Preface: For differentiation, henceforth 'voiceless' means the phonetic definition;
I define elinguis to mean a layperson's understanding of an absence of human voice or speech.

Source: p 27, The Study of Language (5 ed, 2014) by George Yule

Inside the larynx are your vocal folds (or vocal cords), which take two basic positions.

1 When the vocal folds are spread apart, the air from the lungs passes between them
unimpeded. Sounds produced in this way are described as voiceless.

2 When the vocal folds are drawn together, the air from the lungs repeatedly pushes them apart as it passes through, creating a vibration effect. Sounds produced in this way are described as voiced.

The distinction can be felt physically if you place a fingertip gently on the top of your Adam’s apple (i.e. that part of your larynx you can feel in your neck below your chin), then produce sounds such as Z-Z-Z-Z or V-V-V-V. Because these are voiced sounds, you should be able to feel some vibration. Keeping your fingertip in the same position, now make the sounds S-S-S-S or F-F-F-F. Because these are voiceless sounds, there should be no vibration. Another trick is to put a finger in each ear, not too far, and produce the voiced sounds (e.g. Z-Z-Z-Z) to hear and feel some vibration, whereas no vibration will be heard or felt if you make voiceless sounds (e.g. S-S-S-S) in the same way.

To a layperson, the term 'voiceless' seems counterintuitive because humans can still detect, hear, and listen to voiceless sounds (eg: whispering); to wit, voicelessness = elinguis.
1. So to a linguist, is 'voiceless' NOT 0% sound or voice? To wit, voicelessness ≠ elinguis?
2. If the answer to 1 is affirmative, then why was 'voiceless' selected so carelessly?

WORK TO COMPLETE:
A - Translate this sentence from the passage on voiceless sounds into Spanish: "Because these are voiced sounds, you should be able to feel some vibration."
B - Write out the part of the passage on voiceless sounds between "Source: p 27, The" and "described as voiceless.", inclusive.
C - Keep writing the passage on voiceless sounds, starting after its last sentence.

Stored items:
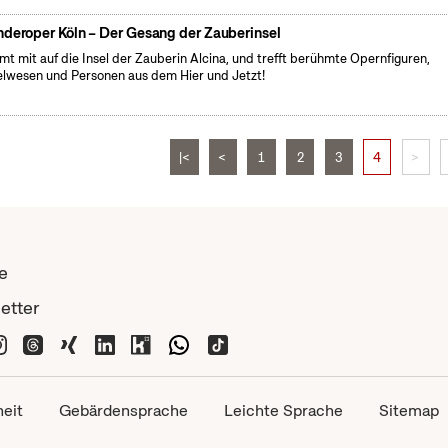
nderoper Köln – Der Gesang der Zauberinsel
t mit auf die Insel der Zauberin Alcina, und trefft berühmte Opernfiguren,
lwesen und Personen aus dem Hier und Jetzt!
|<
<
1
2
3
4
>
e
etter
heit
Gebärdensprache
Leichte Sprache
Sitemap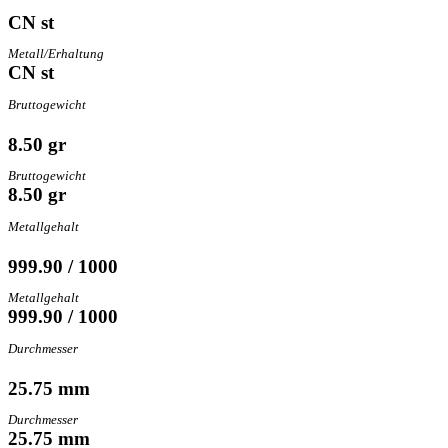
CN st
Metall/Erhaltung
CN st
Bruttogewicht
8.50 gr
Bruttogewicht
8.50 gr
Metallgehalt
999.90 / 1000
Metallgehalt
999.90 / 1000
Durchmesser
25.75 mm
Durchmesser
25.75 mm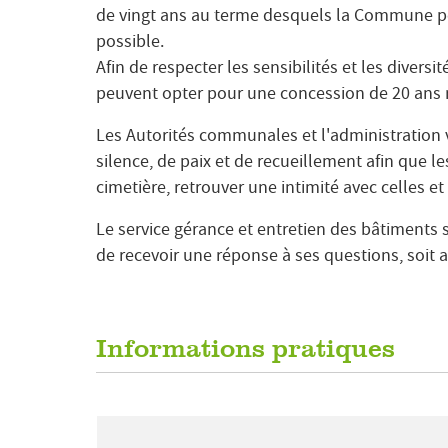
de vingt ans au terme desquels la Commune pe
possible.
Afin de respecter les sensibilités et les diversit
peuvent opter pour une concession de 20 ans 
Les Autorités communales et l'administration 
silence, de paix et de recueillement afin que le
cimetière, retrouver une intimité avec celles et
Le service gérance et entretien des bâtiments 
de recevoir une réponse à ses questions, soit
Informations pratiques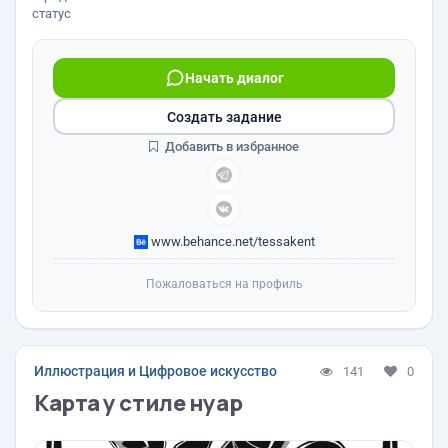
статус
Начать диалог
Создать задание
Добавить в избранное
www.behance.net/tessakent
Пожаловаться на профиль
Иллюстрация и Цифровое искусство
141
0
Карта у стиле нуар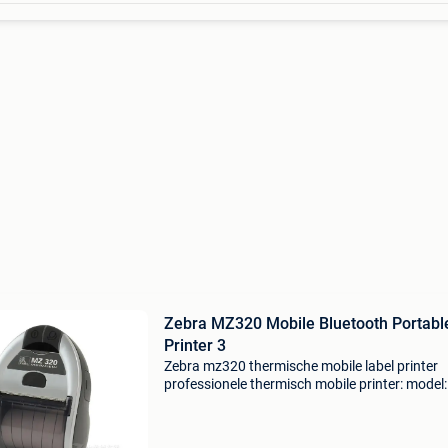
Zebra MZ320 Mobile Bluetooth Portable
Printer 3
Zebra mz320 thermische mobile label printer
professionele thermisch mobile printer: model
0ub0e020-b0 toepassing: barcodes - labels - s
conditie: occassion / used connection: bluetoo
us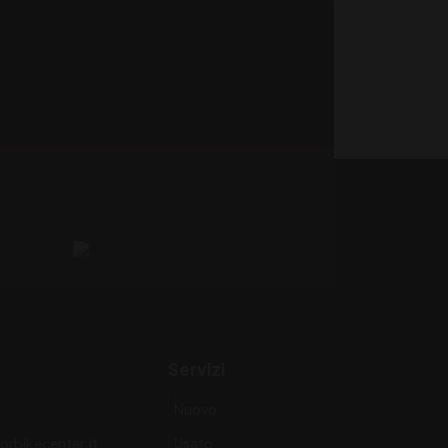
Servizi
Nuovo
rbikecenter.it
Usato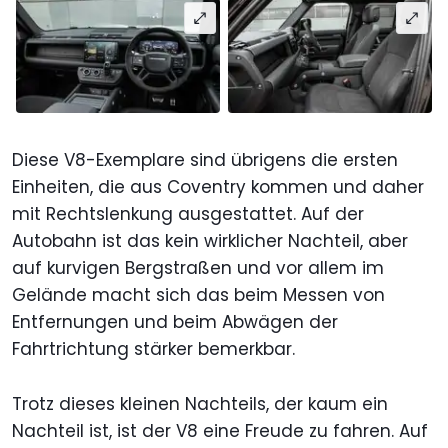
Diese V8-Exemplare sind übrigens die ersten
Einheiten, die aus Coventry kommen und daher
mit Rechtslenkung ausgestattet. Auf der
Autobahn ist das kein wirklicher Nachteil, aber
auf kurvigen Bergstraßen und vor allem im
Gelände macht sich das beim Messen von
Entfernungen und beim Abwägen der
Fahrtrichtung stärker bemerkbar.
Trotz dieses kleinen Nachteils, der kaum ein
Nachteil ist, ist der V8 eine Freude zu fahren. Auf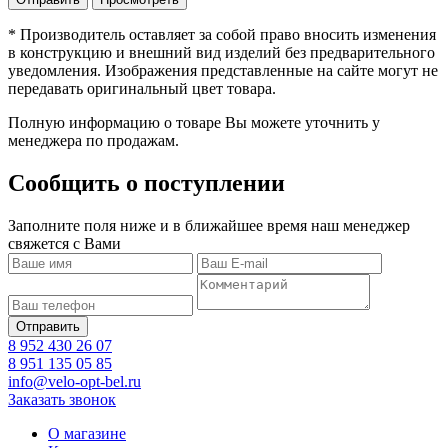
* Производитель оставляет за собой право вносить изменения
в конструкцию и внешний вид изделий без предварительного
уведомления. Изображения представленные на сайте могут не
передавать оригинальный цвет товара.
Полную информацию о товаре Вы можете уточнить у
менеджера по продажам.
Сообщить о поступлении
Заполните поля ниже и в ближайшее время наш менеджер
свяжется с Вами
8 952 430 26 07
8 951 135 05 85
info@velo-opt-bel.ru
Заказать звонок
О магазине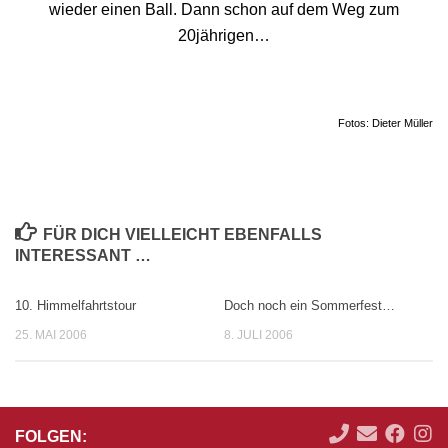
wieder einen Ball. Dann schon auf dem Weg zum
20jährigen…
Fotos: Dieter Müller
FÜR DICH VIELLEICHT EBENFALLS
INTERESSANT …
10. Himmelfahrtstour
Doch noch ein Sommerfest…
25. MAI 2006
8. JULI 2006
FOLGEN: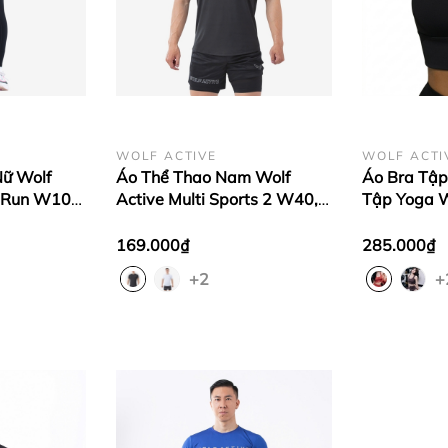
WOLF ACTIVE
WOLF ACTI
Nữ Wolf
Áo Thể Thao Nam Wolf
Áo Bra Tập
 Run W103,
Active Multi Sports 2 W40,
Tập Yoga W
Mềm Mịn,
Áo Tập Gym Nam, Thấm Hút
Fit W99 Chấ
i
Mồ Hồi, Mát Mẻ, Tôn Dáng
Lên Form T
169.000₫
285.000₫
+2
+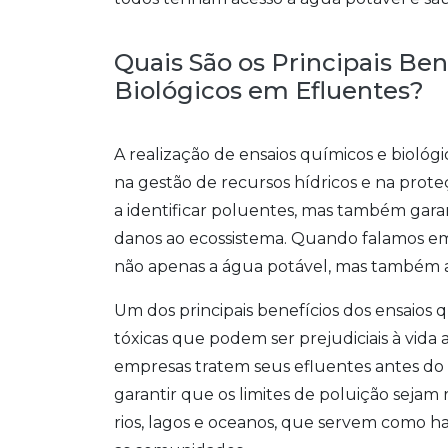
Quais São os Principais Ben
Biológicos em Efluentes?
A realização de ensaios químicos e biol
na gestão de recursos hídricos e na prote
a identificar poluentes, mas também gar
danos ao ecossistema. Quando falamos 
não apenas a água potável, mas também a 
Um dos principais benefícios dos ensaios q
tóxicas que podem ser prejudiciais à vida
empresas tratem seus efluentes antes do d
garantir que os limites de poluição sejam
rios, lagos e oceanos, que servem como ha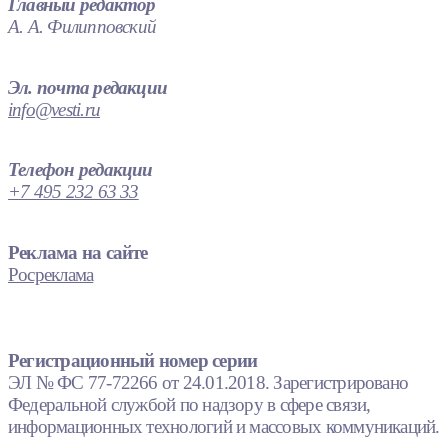
Главный редактор
А. А. Филипповский
Эл. почта редакции
info@vesti.ru
Телефон редакции
+7 495 232 63 33
Реклама на сайте
Росреклама
Регистрационный номер серии
ЭЛ № ФС 77-72266 от 24.01.2018. Зарегистрировано
Федеральной службой по надзору в сфере связи,
информационных технологий и массовых коммуникаций.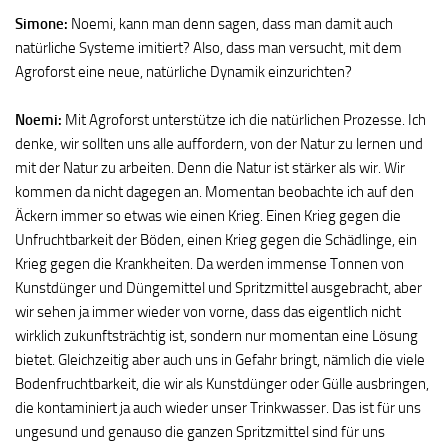
Simone:
Noemi, kann man denn sagen, dass man damit auch
natürliche Systeme imitiert? Also, dass man versucht, mit dem
Agroforst eine neue, natürliche Dynamik einzurichten?
Noemi:
Mit Agroforst unterstütze ich die natürlichen Prozesse. Ich
denke, wir sollten uns alle auffordern, von der Natur zu lernen und
mit der Natur zu arbeiten. Denn die Natur ist stärker als wir. Wir
kommen da nicht dagegen an. Momentan beobachte ich auf den
Äckern immer so etwas wie einen Krieg. Einen Krieg gegen die
Unfruchtbarkeit der Böden, einen Krieg gegen die Schädlinge, ein
Krieg gegen die Krankheiten. Da werden immense Tonnen von
Kunstdünger und Düngemittel und Spritzmittel ausgebracht, aber
wir sehen ja immer wieder von vorne, dass das eigentlich nicht
wirklich zukunftsträchtig ist, sondern nur momentan eine Lösung
bietet. Gleichzeitig aber auch uns in Gefahr bringt, nämlich die viele
Bodenfruchtbarkeit, die wir als Kunstdünger oder Gülle ausbringen,
die kontaminiert ja auch wieder unser Trinkwasser. Das ist für uns
ungesund und genauso die ganzen Spritzmittel sind für uns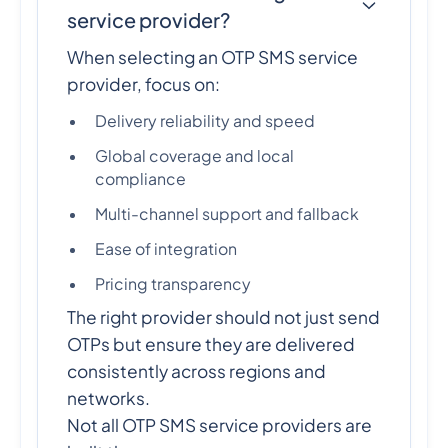
service provider?
When selecting an OTP SMS service
provider, focus on:
Delivery reliability and speed
Global coverage and local
compliance
Multi-channel support and fallback
Ease of integration
Pricing transparency
The right provider should not just send
OTPs but ensure they are delivered
consistently across regions and
networks.
Not all OTP SMS service providers are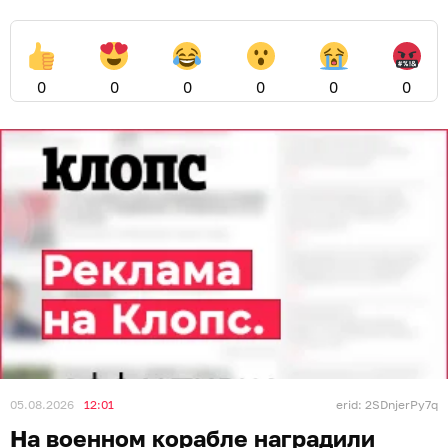
0
0
0
0
0
0
05.08.2026
12:01
erid: 2SDnjerPy7q
На военном корабле наградили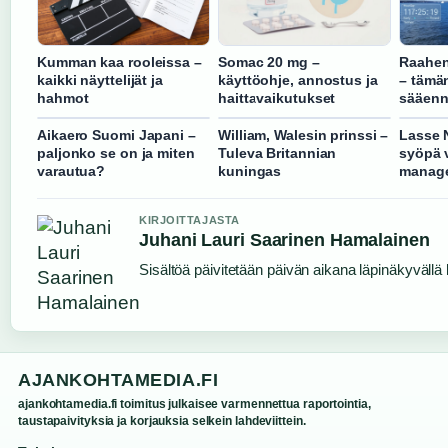
Kumman kaa rooleissa –
Somac 20 mg –
Raahen
kaikki näyttelijät ja
käyttöohje, annostus ja
– tämä
hahmot
haittavaikutukset
sääenn
Aikaero Suomi Japani –
William, Walesin prinssi –
Lasse N
paljonko se on ja miten
Tuleva Britannian
syöpä 
varautua?
kuningas
manage
KIRJOITTAJASTA
Juhani Lauri Saarinen Hamalainen
Sisältöä päivitetään päivän aikana läpinäkyvällä l
AJANKOHTAMEDIA.FI
ajankohtamedia.fi toimitus julkaisee varmennettua raportointia,
taustapaivityksia ja korjauksia selkein lahdeviittein.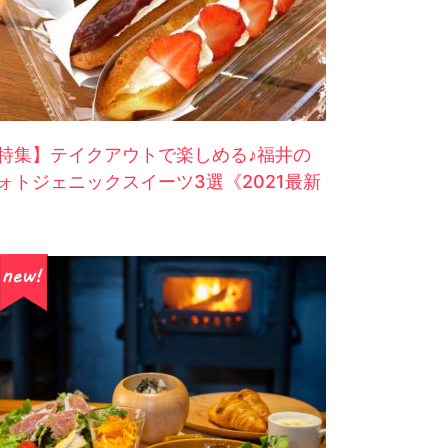
特集】テイクアウトで楽しめる♪福井の
ォトジェニックスイーツ3選《2021最新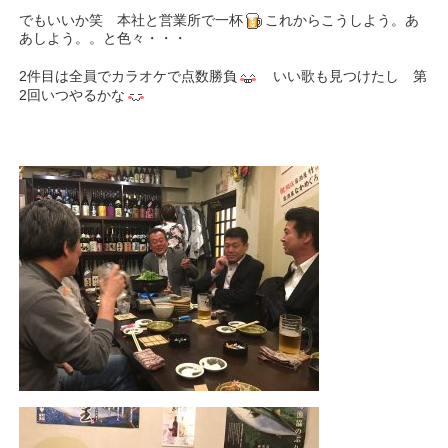
でもいいか笑 本社と営業所で一杯
これからこうしよう。あ
あしよう。。と色々・・・
2件目は全員でカラオケで点数勝負
いい歌も見つけたし 第
2回いつやるかな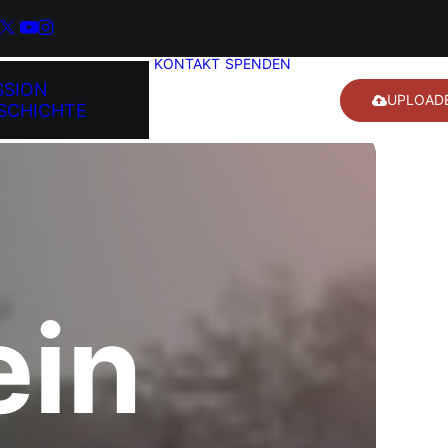
KONTAKT
SPENDEN
SSION
UPLOAD
SCHICHTE
ein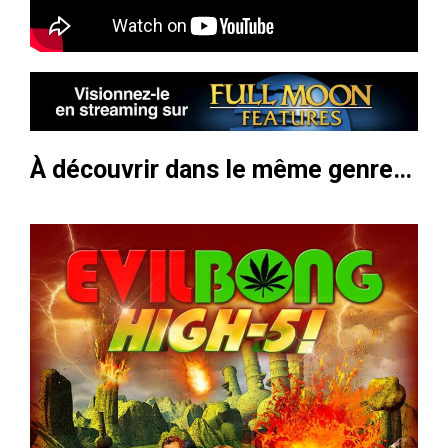
À découvrir dans le même genre…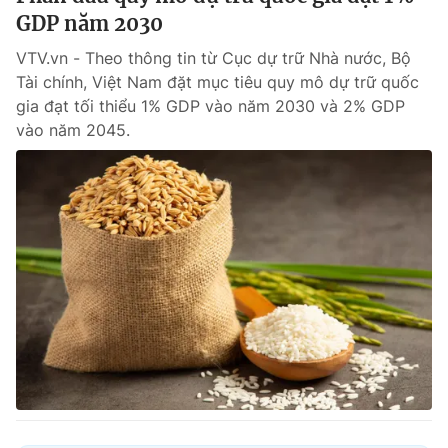
GDP năm 2030
VTV.vn - Theo thông tin từ Cục dự trữ Nhà nước, Bộ
Tài chính, Việt Nam đặt mục tiêu quy mô dự trữ quốc
THỜI BÁO VTV
gia đạt tối thiểu 1% GDP vào năm 2030 và 2% GDP
vào năm 2045.
Theo dõi báo trên
Cơ quan chủ quản:
Đài Truyền hình Việt Nam
Cơ quan báo chí:
Thời báo VTV
Giấy phép hoạt động báo in và báo điện tử số 483/GP-BTTTT
cấp ngày 29/12/2023
Tổng Biên tập:
Vũ Thanh Thủy
Phó Tổng Biên tập:
Nguyễn Thị Mỹ Hạnh, Phạm Quốc Thắng,
Nguyễn Trọng Ninh
Tổng đài VTV:
024.38 355 931 - 024.38 355 932
Ðiện thoại Thời báo VTV:
024.66 897 897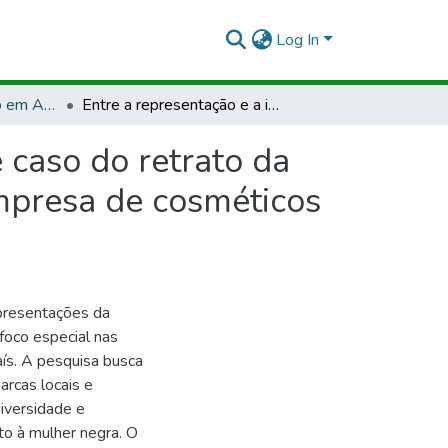
Log In
TCCLJ - Bacharelado em Administração
Entre a representação e a identidade: um estudo de caso do retrato da mulher negra nos materiais publicitários de uma empresa de cosméticos do Norte do Brasil
 caso do retrato da
empresa de cosméticos
presentações da
foco especial nas
aís. A pesquisa busca
rcas locais e
iversidade e
to à mulher negra. O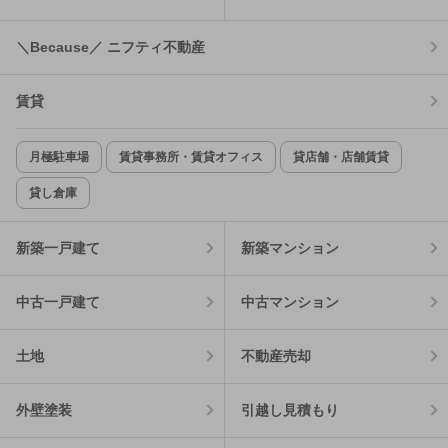
＼Because／ ニフティ不動産
賃貸
月極駐車場
賃貸事務所・賃貸オフィス
貸店舗・店舗賃貸
貸し倉庫
新築一戸建て
新築マンション
中古一戸建て
中古マンション
土地
不動産売却
外壁塗装
引越し見積もり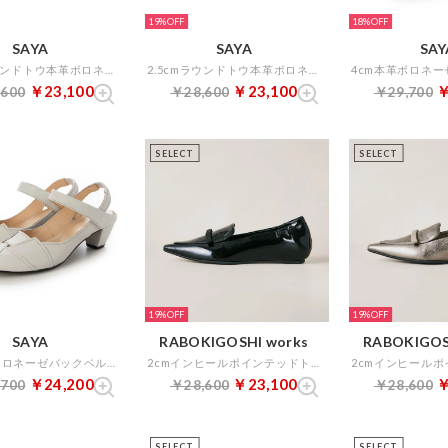
19%
18%
SAYA
SAYA
SAY
2.5cmラウンドトウ本革ボロネーゼ製法メッシュスリッポン （ブラウン）
2.5cmラウンドトウ本革ボロネーゼ製法メッシュスリッポン （ラベンダー）
￥23,100
￥23,100
￥
,600
￥28,600
￥29,700
SELECT
SELECT
19%
19%
SAYA
RABOKIGOSHI works
RABOKIGOS
4cm本革ボロネーゼバックベルト （アイボリー）
2cmインヒールポインテッドトゥリボンローファー （ブラックエナメル）
￥24,200
￥23,100
￥
,700
￥28,600
￥28,600
SELECT
SELECT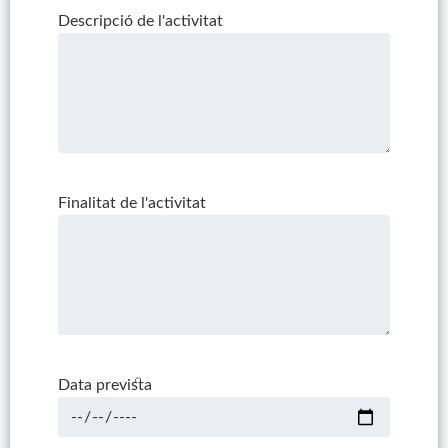
Descripció de l'activitat
Finalitat de l'activitat
Data prevista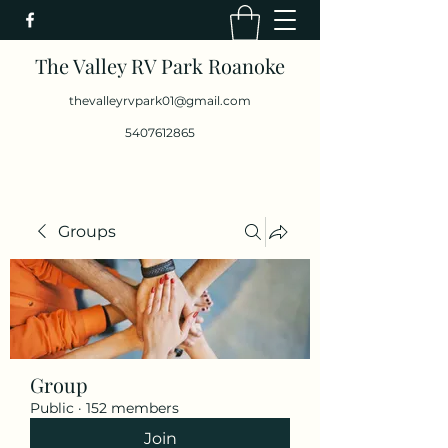
The Valley RV Park Roanoke
thevalleyrvpark01@gmail.com
5407612865
Groups
Group
Public
·
152 members
Join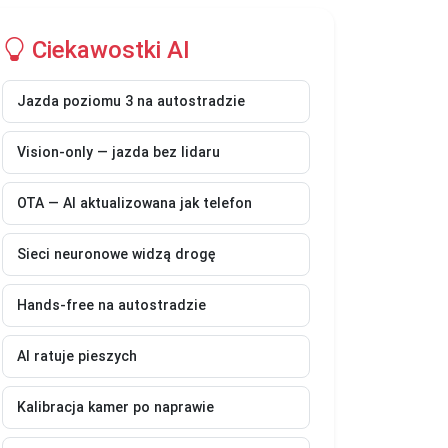
Ciekawostki AI
Jazda poziomu 3 na autostradzie
Vision-only — jazda bez lidaru
OTA — AI aktualizowana jak telefon
Sieci neuronowe widzą drogę
Hands-free na autostradzie
AI ratuje pieszych
Kalibracja kamer po naprawie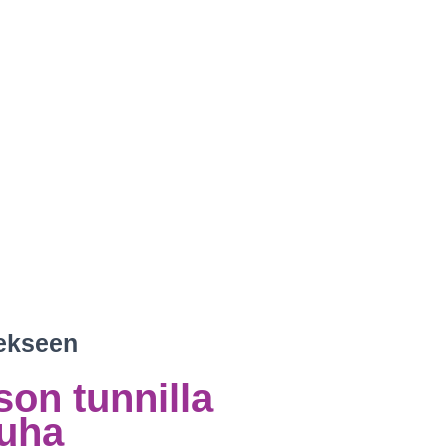
ekseen
son tunnilla
auha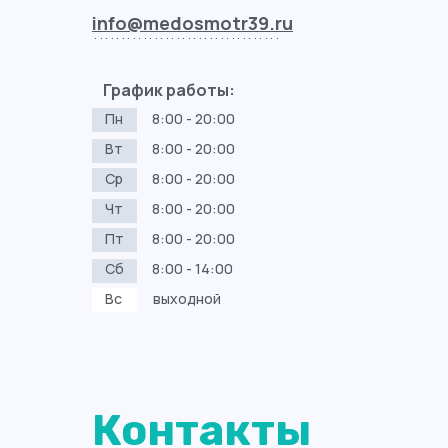
info@medosmotr39.ru
..................................
График работы:
Пн
8:00 - 20:00
Вт
8:00 - 20:00
Ср
8:00 - 20:00
Чт
8:00 - 20:00
Пт
8:00 - 20:00
Сб
8:00 - 14:00
Вс
выходной
Контакты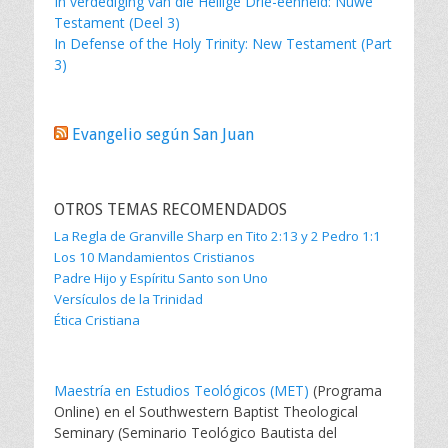
In verdediging van die Heilige Drie-eenheid: Nuwe
Testament (Deel 3)
In Defense of the Holy Trinity: New Testament (Part
3)
Evangelio según San Juan
OTROS TEMAS RECOMENDADOS
La Regla de Granville Sharp en Tito 2:13 y 2 Pedro 1:1
Los 10 Mandamientos Cristianos
Padre Hijo y Espíritu Santo son Uno
Versículos de la Trinidad
Ética Cristiana
Maestría en Estudios Teológicos (MET)
(Programa
Online) en el Southwestern Baptist Theological
Seminary (Seminario Teológico Bautista del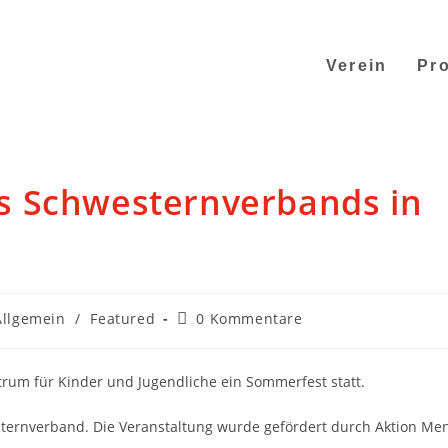
Verein
Pro
s Schwesternverbands in
Allgemein
/
Featured
0 Kommentare
rum für Kinder und Jugendliche ein Sommerfest statt.
sternverband. Die Veranstaltung wurde gefördert durch Aktion Me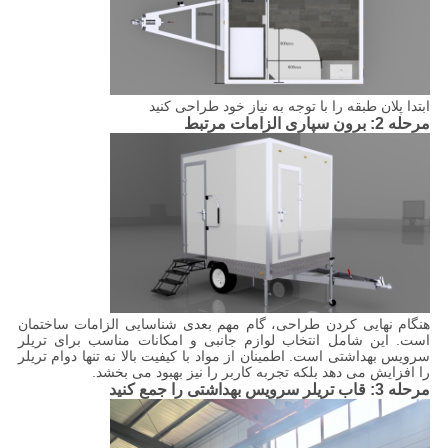
ابتدا پلان طبقه را با توجه به نیاز خود طراحی کنید
مرحله 2: برون سپاری الزامات مرتبط
هنگام نهایی کردن طراحی، گام مهم بعدی شناسایی الزامات ساختمان
است. این شامل انتخاب لوازم جانبی و امکانات مناسب برای تریلر
سرویس بهداشتی است. اطمینان از مواد با کیفیت بالا نه تنها دوام تریلر
را افزایش می دهد بلکه تجربه کاربر را نیز بهبود می بخشد.
مرحله 3: قاب تریلر سرویس بهداشتی را جمع کنید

EXERCISE RESULTS:
A - Como estos son sonidos sonoros, deberías poder sentir alguna vibración.

B -
Source: p 27, The Study of Language (5 ed, 2014) by George Yule

Inside the larynx are your vocal folds (or vocal cords), which take two basic positions.

1 When the vocal folds are spread apart, the air from the lungs passes between them
unimpeded. Sounds produced in this way are described as voiceless.

C -
Surely this confusing polysemy of 'voiceless' could have been anticipated?

  • 2
    I would go further and deny that there even is a lay definition, just as their is no lay definition of "obstruent" or "morpheme". Ordinary people don't talk about such things.
    – user6726
    Commented Nov 15, 2015 at 17:41
  • 2
    I don't think there is any lay definition of voiceless. Voicing and voicelessness always came as a big surprise to my students when they learned about them. Few schools teach phonetics below the college level, so a lay definition of voiceless would be about as rare as a lay definition of integral. Probably rarer, because fewer people take phonetics than calculus.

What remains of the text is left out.